Comment vivez-vous ce glissement Ă  droite du Parlement?

n Ignazio Cassis: Les médias adorent ce terme de «glissement à droite», qu’ils ont inventé. Mais il est faux, puisque le Conseil des Etats n’a pas du tout glissé. Il est intéressant de constater que les mêmes médias ne parlent pas du «glissement à droite du peuple» qui a élu ce Parlement!

n Céline Amaudruz: Il est encore tôt pour tirer des conclusions, mais on constate déjà que lorsque les partis bourgeois s’entendent, ils arrivent à contrer la gauche, qui vit particulière­ment mal cette nouvelle situation. Le travail de l’UDC s’en trouve facilité, car la constitution de majorités s’effectue moins souvent à notre détriment mais à celui du Parti socialiste, chose qui me convient fort bien.

n Isabelle Moret: Très bien!

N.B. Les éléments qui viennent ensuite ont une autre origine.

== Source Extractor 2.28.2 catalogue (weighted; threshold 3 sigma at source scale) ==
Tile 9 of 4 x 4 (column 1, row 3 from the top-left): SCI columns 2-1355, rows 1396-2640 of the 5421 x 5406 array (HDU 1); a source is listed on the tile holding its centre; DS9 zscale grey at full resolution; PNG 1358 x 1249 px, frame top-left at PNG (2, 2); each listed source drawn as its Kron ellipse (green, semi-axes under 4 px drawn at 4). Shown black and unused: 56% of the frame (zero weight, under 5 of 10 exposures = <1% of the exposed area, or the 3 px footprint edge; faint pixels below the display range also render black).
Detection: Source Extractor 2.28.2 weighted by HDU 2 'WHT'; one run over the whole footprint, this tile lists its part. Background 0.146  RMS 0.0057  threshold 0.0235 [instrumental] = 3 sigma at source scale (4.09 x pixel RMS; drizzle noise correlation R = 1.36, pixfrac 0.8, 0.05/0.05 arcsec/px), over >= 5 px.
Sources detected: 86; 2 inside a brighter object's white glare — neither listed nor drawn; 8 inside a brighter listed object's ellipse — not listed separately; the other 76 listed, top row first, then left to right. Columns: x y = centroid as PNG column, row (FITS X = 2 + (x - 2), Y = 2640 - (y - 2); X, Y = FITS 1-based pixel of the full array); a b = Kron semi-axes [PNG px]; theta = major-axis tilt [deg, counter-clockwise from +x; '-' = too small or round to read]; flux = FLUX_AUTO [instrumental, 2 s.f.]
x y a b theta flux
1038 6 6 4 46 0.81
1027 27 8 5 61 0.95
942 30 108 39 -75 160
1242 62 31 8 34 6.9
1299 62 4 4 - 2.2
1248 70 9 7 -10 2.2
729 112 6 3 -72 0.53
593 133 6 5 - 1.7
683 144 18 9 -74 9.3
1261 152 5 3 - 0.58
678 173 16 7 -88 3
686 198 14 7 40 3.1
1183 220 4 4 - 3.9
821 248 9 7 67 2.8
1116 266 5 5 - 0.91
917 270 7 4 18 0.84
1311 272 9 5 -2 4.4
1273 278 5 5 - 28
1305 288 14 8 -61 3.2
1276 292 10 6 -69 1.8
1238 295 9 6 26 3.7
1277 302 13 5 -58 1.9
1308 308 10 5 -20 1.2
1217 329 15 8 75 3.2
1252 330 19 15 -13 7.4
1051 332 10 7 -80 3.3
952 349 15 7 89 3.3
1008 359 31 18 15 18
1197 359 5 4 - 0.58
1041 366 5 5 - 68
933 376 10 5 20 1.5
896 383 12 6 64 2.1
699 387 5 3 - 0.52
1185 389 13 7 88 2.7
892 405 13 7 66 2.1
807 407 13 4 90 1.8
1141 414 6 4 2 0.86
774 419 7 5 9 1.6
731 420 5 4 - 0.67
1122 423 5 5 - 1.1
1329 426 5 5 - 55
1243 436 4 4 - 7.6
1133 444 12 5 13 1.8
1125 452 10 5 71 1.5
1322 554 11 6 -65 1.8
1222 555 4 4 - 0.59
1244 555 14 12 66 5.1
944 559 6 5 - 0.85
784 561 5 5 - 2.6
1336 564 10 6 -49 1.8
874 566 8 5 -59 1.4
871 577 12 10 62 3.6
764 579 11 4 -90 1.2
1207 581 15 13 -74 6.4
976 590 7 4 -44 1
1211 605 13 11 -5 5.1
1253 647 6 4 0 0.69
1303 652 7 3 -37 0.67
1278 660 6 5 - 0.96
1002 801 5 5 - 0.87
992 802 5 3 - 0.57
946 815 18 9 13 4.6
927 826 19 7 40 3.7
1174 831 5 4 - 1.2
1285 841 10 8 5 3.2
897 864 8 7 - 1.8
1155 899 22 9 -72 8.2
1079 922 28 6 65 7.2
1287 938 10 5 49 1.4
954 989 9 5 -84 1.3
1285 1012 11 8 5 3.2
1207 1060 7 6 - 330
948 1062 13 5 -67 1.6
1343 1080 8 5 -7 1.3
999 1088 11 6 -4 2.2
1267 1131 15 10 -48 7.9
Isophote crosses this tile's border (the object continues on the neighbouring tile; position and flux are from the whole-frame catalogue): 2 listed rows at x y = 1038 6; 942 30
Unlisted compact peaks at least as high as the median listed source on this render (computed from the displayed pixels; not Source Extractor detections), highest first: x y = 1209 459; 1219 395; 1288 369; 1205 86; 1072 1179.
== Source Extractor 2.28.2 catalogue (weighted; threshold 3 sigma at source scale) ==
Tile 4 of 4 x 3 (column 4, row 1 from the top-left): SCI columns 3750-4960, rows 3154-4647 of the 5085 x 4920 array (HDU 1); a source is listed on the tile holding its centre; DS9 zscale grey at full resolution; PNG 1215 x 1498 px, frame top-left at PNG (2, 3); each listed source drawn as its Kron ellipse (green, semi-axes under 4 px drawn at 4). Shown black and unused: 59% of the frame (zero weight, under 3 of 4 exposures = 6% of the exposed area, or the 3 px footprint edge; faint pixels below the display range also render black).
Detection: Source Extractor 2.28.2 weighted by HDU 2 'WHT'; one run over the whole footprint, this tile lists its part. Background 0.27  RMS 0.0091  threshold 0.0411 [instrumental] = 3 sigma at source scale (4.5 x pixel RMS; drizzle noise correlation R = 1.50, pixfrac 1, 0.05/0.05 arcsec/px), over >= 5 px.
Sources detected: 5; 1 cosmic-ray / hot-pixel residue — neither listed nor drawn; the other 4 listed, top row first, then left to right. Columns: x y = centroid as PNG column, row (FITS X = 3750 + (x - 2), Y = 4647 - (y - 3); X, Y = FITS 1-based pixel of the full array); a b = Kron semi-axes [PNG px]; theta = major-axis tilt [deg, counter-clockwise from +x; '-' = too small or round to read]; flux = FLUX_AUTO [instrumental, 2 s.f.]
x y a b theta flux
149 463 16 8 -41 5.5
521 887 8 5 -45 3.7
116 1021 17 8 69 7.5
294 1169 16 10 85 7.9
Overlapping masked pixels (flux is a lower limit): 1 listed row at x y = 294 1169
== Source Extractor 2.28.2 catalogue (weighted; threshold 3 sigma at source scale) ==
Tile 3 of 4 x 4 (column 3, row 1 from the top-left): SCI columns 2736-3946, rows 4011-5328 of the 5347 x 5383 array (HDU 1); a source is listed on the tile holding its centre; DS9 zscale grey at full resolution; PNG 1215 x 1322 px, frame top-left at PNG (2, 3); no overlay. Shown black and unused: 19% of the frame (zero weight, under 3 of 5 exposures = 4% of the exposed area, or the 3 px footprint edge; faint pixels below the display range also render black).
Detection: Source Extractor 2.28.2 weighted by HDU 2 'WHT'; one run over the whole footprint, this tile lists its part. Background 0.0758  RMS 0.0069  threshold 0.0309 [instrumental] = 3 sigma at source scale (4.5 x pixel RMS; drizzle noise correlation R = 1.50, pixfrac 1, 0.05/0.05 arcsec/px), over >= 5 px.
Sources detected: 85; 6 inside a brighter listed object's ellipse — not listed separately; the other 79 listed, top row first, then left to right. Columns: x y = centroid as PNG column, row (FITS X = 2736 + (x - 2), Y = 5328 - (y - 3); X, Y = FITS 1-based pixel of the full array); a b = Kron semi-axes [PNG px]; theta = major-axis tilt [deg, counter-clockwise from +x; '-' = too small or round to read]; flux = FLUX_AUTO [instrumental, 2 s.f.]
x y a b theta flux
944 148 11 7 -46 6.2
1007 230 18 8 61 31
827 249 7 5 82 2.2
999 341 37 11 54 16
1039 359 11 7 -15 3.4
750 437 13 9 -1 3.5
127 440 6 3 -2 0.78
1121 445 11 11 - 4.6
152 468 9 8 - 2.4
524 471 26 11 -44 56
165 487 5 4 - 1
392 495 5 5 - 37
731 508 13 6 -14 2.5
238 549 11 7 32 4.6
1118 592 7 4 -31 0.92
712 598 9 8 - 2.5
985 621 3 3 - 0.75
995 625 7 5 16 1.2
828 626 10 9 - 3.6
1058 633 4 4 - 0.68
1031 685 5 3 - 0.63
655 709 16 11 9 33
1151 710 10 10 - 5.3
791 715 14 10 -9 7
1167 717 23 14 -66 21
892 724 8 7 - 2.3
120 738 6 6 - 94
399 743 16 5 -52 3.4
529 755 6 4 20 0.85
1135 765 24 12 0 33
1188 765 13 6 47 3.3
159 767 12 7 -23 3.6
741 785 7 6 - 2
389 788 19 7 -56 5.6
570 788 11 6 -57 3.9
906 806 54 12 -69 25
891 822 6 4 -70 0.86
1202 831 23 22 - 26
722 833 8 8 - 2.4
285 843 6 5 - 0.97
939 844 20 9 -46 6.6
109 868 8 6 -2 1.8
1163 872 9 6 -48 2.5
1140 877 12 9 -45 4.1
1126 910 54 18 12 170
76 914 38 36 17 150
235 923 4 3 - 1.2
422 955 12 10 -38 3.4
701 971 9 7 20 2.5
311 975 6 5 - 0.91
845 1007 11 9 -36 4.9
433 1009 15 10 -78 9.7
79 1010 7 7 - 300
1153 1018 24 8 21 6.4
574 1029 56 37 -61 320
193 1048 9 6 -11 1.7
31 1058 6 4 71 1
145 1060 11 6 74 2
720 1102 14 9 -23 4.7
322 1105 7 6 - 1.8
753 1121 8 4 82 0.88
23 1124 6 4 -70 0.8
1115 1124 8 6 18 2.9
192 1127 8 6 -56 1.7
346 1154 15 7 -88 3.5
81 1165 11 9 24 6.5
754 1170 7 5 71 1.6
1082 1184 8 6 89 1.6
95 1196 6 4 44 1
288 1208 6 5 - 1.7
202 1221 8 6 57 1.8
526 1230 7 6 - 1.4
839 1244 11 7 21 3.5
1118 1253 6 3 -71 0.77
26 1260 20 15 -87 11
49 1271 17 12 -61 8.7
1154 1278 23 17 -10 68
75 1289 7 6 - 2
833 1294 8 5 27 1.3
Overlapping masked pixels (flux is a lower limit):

Ce glissement à droite est l’expression de la volonté populaire. Du coup, il est naturel de mener notre politique, en particulier en faveur de l’emploi et de conditions-cadres facilitant le développement des entreprises, en particulier les PME, qui font déjà face aux défis du franc fort. L’emploi et la croissance, les clés d’une Suisse qui gagne!

n Jean-René Fournier: Je le vis très bien. Contrairement à ce que l’on lit trop souvent dans la presse, il n’y a pas un bloc «monoculturé» et unicellulaire à droite qui imposerait sa pensée unique à une gauche pluriculturelle et divisée. Ce glissement à droite a mis en évidence l’importance du centre droit qui exerce un effet de pondération responsable particulièrement bienvenu et pousse à une plus grande réflexion.